TASK :: Only the closing stretch of the material is wanted: the line containing "文字や言葉は文化や国境を超えて私たちを結びつける重要" and every line after it, transcribed exactly.

....

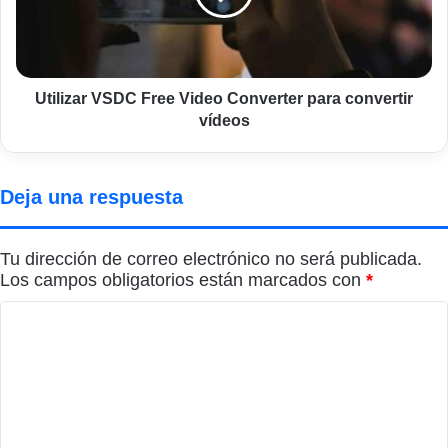
para
convertir
vídeos
Utilizar VSDC Free Video Converter para convertir
vídeos
Deja una respuesta
Tu dirección de correo electrónico no será publicada.
Los campos obligatorios están marcados con
*
C
o
m
e
n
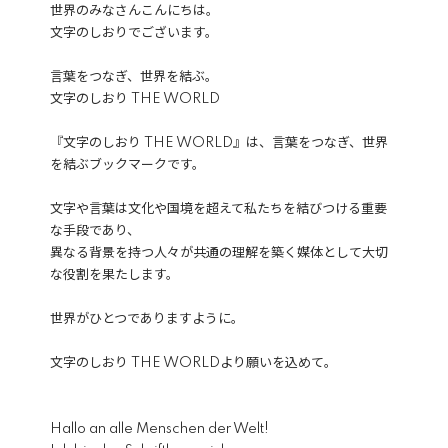
世界のみなさんこんにちは。
文字のしおりでございます。
言葉をつなぎ、世界を結ぶ。
文字のしおり THE WORLD
『文字のしおり THE WORLD』は、言葉をつなぎ、世界
を結ぶブックマークです。
文字や言葉は文化や国境を超えて私たちを結びつける重要
な手段であり、
異なる背景を持つ人々が共通の理解を築く媒体として大切
な役割を果たします。
世界がひとつでありますように。
文字のしおり THE WORLDより願いを込めて。
Hallo an alle Menschen der Welt!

....

ANSWER TO THIS TASK ::
文字や言葉は文化や国境を超えて私たちを結びつける重要
な手段であり、
異なる背景を持つ人々が共通の理解を築く媒体として大切
な役割を果たします。
世界がひとつでありますように。
文字のしおり THE WORLDより願いを込めて。
Hallo an alle Menschen der Welt!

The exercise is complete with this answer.